_BRIEF_. Print each entry below precisely as it reads.

DATA FOR THIS TASK below:

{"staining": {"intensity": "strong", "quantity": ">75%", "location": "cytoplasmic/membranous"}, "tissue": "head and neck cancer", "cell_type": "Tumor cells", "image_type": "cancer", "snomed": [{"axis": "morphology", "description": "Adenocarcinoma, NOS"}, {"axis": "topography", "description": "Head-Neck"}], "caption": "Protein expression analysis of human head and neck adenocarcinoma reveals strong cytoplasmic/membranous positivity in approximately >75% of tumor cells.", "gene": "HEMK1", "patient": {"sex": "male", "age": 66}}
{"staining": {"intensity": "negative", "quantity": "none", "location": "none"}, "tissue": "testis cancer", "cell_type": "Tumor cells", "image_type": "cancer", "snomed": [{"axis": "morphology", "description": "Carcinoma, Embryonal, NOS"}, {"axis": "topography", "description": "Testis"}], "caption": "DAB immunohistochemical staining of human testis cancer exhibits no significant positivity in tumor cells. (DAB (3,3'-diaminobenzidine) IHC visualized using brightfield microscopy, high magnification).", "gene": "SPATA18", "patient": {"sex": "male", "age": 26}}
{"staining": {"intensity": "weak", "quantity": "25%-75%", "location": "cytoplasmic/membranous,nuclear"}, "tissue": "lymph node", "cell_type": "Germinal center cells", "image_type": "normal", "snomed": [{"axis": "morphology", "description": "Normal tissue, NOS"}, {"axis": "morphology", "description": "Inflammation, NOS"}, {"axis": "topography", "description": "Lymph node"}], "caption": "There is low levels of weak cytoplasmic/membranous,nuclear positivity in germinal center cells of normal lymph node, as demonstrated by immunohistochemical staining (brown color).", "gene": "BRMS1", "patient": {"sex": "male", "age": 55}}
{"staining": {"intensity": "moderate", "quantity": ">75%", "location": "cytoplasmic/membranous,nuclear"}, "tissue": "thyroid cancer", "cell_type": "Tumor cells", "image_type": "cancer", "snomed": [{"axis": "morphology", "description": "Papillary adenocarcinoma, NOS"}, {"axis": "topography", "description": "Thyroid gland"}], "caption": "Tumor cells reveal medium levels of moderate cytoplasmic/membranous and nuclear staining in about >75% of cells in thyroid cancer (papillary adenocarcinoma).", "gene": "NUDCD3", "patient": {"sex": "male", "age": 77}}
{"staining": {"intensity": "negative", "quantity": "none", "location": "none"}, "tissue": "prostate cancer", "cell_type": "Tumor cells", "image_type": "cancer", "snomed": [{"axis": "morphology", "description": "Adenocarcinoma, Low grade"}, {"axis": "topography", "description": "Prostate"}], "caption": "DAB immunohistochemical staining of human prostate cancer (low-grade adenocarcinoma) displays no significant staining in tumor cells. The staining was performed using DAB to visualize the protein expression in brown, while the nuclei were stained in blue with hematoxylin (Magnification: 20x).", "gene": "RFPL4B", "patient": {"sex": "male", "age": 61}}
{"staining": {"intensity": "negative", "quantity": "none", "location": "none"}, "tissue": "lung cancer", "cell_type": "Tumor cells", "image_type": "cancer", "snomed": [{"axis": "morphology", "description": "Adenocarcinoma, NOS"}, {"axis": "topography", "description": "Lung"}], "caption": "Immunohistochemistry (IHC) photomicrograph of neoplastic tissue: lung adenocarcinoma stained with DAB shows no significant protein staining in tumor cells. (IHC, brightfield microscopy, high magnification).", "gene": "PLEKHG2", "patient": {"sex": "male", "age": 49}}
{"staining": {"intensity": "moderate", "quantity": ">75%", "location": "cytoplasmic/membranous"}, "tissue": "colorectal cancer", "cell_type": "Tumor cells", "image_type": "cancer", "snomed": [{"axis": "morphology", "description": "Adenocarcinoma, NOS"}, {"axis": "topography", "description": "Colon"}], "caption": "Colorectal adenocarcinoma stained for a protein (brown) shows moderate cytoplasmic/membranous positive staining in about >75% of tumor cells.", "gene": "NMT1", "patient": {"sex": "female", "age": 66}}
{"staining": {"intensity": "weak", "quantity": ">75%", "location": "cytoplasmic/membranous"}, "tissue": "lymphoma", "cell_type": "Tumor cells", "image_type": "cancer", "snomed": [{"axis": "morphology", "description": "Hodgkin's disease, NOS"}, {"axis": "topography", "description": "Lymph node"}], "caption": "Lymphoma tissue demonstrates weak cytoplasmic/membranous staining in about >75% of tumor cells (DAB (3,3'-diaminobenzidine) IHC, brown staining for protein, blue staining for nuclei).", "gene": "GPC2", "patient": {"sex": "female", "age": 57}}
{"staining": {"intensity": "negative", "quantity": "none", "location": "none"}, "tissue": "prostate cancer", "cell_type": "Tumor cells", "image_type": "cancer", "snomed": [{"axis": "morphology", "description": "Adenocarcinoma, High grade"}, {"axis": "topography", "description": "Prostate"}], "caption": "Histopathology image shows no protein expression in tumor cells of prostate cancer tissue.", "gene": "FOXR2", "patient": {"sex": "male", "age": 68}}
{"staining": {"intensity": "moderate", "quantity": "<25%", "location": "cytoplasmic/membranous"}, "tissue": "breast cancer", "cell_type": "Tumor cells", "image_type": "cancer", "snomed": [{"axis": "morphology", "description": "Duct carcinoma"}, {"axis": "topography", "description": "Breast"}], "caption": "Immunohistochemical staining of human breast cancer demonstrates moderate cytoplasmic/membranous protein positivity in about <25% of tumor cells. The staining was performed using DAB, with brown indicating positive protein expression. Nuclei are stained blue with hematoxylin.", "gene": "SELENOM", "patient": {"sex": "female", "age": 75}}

End of DATA FOR THIS TASK.

_ANSWER AREA_.
{"staining": {"intensity": "strong", "quantity": ">75%", "location": "cytoplasmic/membranous"}, "tissue": "head and neck cancer", "cell_type": "Tumor cells", "image_type": "cancer", "snomed": [{"axis": "morphology", "description": "Adenocarcinoma, NOS"}, {"axis": "topography", "description": "Head-Neck"}], "caption": "Protein expression analysis of human head and neck adenocarcinoma reveals strong cytoplasmic/membranous positivity in approximately >75% of tumor cells.", "gene": "HEMK1", "patient": {"sex": "male", "age": 66}}
{"staining": {"intensity": "negative", "quantity": "none", "location": "none"}, "tissue": "testis cancer", "cell_type": "Tumor cells", "image_type": "cancer", "snomed": [{"axis": "morphology", "description": "Carcinoma, Embryonal, NOS"}, {"axis": "topography", "description": "Testis"}], "caption": "DAB immunohistochemical staining of human testis cancer exhibits no significant positivity in tumor cells. (DAB (3,3'-diaminobenzidine) IHC visualized using brightfield microscopy, high magnification).", "gene": "SPATA18", "patient": {"sex": "male", "age": 26}}
{"staining": {"intensity": "weak", "quantity": "25%-75%", "location": "cytoplasmic/membranous,nuclear"}, "tissue": "lymph node", "cell_type": "Germinal center cells", "image_type": "normal", "snomed": [{"axis": "morphology", "description": "Normal tissue, NOS"}, {"axis": "morphology", "description": "Inflammation, NOS"}, {"axis": "topography", "description": "Lymph node"}], "caption": "There is low levels of weak cytoplasmic/membranous,nuclear positivity in germinal center cells of normal lymph node, as demonstrated by immunohistochemical staining (brown color).", "gene": "BRMS1", "patient": {"sex": "male", "age": 55}}
{"staining": {"intensity": "moderate", "quantity": ">75%", "location": "cytoplasmic/membranous,nuclear"}, "tissue": "thyroid cancer", "cell_type": "Tumor cells", "image_type": "cancer", "snomed": [{"axis": "morphology", "description": "Papillary adenocarcinoma, NOS"}, {"axis": "topography", "description": "Thyroid gland"}], "caption": "Tumor cells reveal medium levels of moderate cytoplasmic/membranous and nuclear staining in about >75% of cells in thyroid cancer (papillary adenocarcinoma).", "gene": "NUDCD3", "patient": {"sex": "male", "age": 77}}
{"staining": {"intensity": "negative", "quantity": "none", "location": "none"}, "tissue": "prostate cancer", "cell_type": "Tumor cells", "image_type": "cancer", "snomed": [{"axis": "morphology", "description": "Adenocarcinoma, Low grade"}, {"axis": "topography", "description": "Prostate"}], "caption": "DAB immunohistochemical staining of human prostate cancer (low-grade adenocarcinoma) displays no significant staining in tumor cells. The staining was performed using DAB to visualize the protein expression in brown, while the nuclei were stained in blue with hematoxylin (Magnification: 20x).", "gene": "RFPL4B", "patient": {"sex": "male", "age": 61}}
{"staining": {"intensity": "negative", "quantity": "none", "location": "none"}, "tissue": "lung cancer", "cell_type": "Tumor cells", "image_type": "cancer", "snomed": [{"axis": "morphology", "description": "Adenocarcinoma, NOS"}, {"axis": "topography", "description": "Lung"}], "caption": "Immunohistochemistry (IHC) photomicrograph of neoplastic tissue: lung adenocarcinoma stained with DAB shows no significant protein staining in tumor cells. (IHC, brightfield microscopy, high magnification).", "gene": "PLEKHG2", "patient": {"sex": "male", "age": 49}}
{"staining": {"intensity": "moderate", "quantity": ">75%", "location": "cytoplasmic/membranous"}, "tissue": "colorectal cancer", "cell_type": "Tumor cells", "image_type": "cancer", "snomed": [{"axis": "morphology", "description": "Adenocarcinoma, NOS"}, {"axis": "topography", "description": "Colon"}], "caption": "Colorectal adenocarcinoma stained for a protein (brown) shows moderate cytoplasmic/membranous positive staining in about >75% of tumor cells.", "gene": "NMT1", "patient": {"sex": "female", "age": 66}}
{"staining": {"intensity": "weak", "quantity": ">75%", "location": "cytoplasmic/membranous"}, "tissue": "lymphoma", "cell_type": "Tumor cells", "image_type": "cancer", "snomed": [{"axis": "morphology", "description": "Hodgkin's disease, NOS"}, {"axis": "topography", "description": "Lymph node"}], "caption": "Lymphoma tissue demonstrates weak cytoplasmic/membranous staining in about >75% of tumor cells (DAB (3,3'-diaminobenzidine) IHC, brown staining for protein, blue staining for nuclei).", "gene": "GPC2", "patient": {"sex": "female", "age": 57}}
{"staining": {"intensity": "negative", "quantity": "none", "location": "none"}, "tissue": "prostate cancer", "cell_type": "Tumor cells", "image_type": "cancer", "snomed": [{"axis": "morphology", "description": "Adenocarcinoma, High grade"}, {"axis": "topography", "description": "Prostate"}], "caption": "Histopathology image shows no protein expression in tumor cells of prostate cancer tissue.", "gene": "FOXR2", "patient": {"sex": "male", "age": 68}}
{"staining": {"intensity": "moderate", "quantity": "<25%", "location": "cytoplasmic/membranous"}, "tissue": "breast cancer", "cell_type": "Tumor cells", "image_type": "cancer", "snomed": [{"axis": "morphology", "description": "Duct carcinoma"}, {"axis": "topography", "description": "Breast"}], "caption": "Immunohistochemical staining of human breast cancer demonstrates moderate cytoplasmic/membranous protein positivity in about <25% of tumor cells. The staining was performed using DAB, with brown indicating positive protein expression. Nuclei are stained blue with hematoxylin.", "gene": "SELENOM", "patient": {"sex": "female", "age": 75}}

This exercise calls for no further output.